Pretty obvious, but not all that surprising. It's trivially easy to cheat during online chess. Strangely, people will cheat to assuage their inherent feeling of inferiority. It explains a LOT of human behavior, not just here. I'm not sure what my dominant emotion is: anger, pity, or amusement. (In the meantime, I'm trying my best to respond to Ne5 !!!)
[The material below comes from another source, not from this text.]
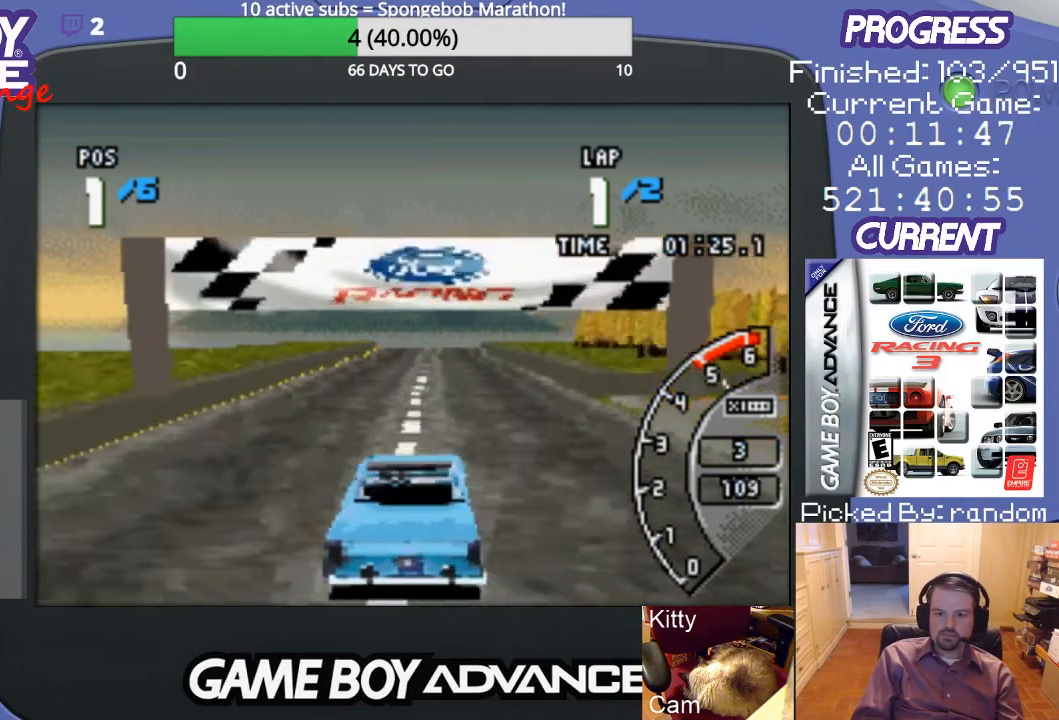
{"buttons": ["A"], "events": []}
Thanks for your input, Cleptomania.
I never had any intention of accusing anyone. I came upon a situation that aroused my suspicions and piqued my curiosity as to whether I could somehow make an infallible determination concerning that person - a personal challenge, not a public one. I wasn't sure what the limited computer analysis actually revealed, so I put the issue in a public forum and received a crash course in compter analysis. As a rule, I don't believe that worrying about cheaters is worth the paranoia and too much "protection" or surveillance might actually be worse than none at all. Still, as an academic exercise, I would find it interesting to learn the indicative signs that differentiate your opponent's moves as human or computer-generated.
now, may I have my wallet back?
Ha! Thanks for the response. I've been playing chess for decades, most of it stuck at a low class-A level, and knowing something about my own limitations, I don't think most amateurs are qualified to judge an issue like this. A lot of posters here are sure they have the answer, but I believe it is not so clear. Thanks for the interesting subjects to ponder.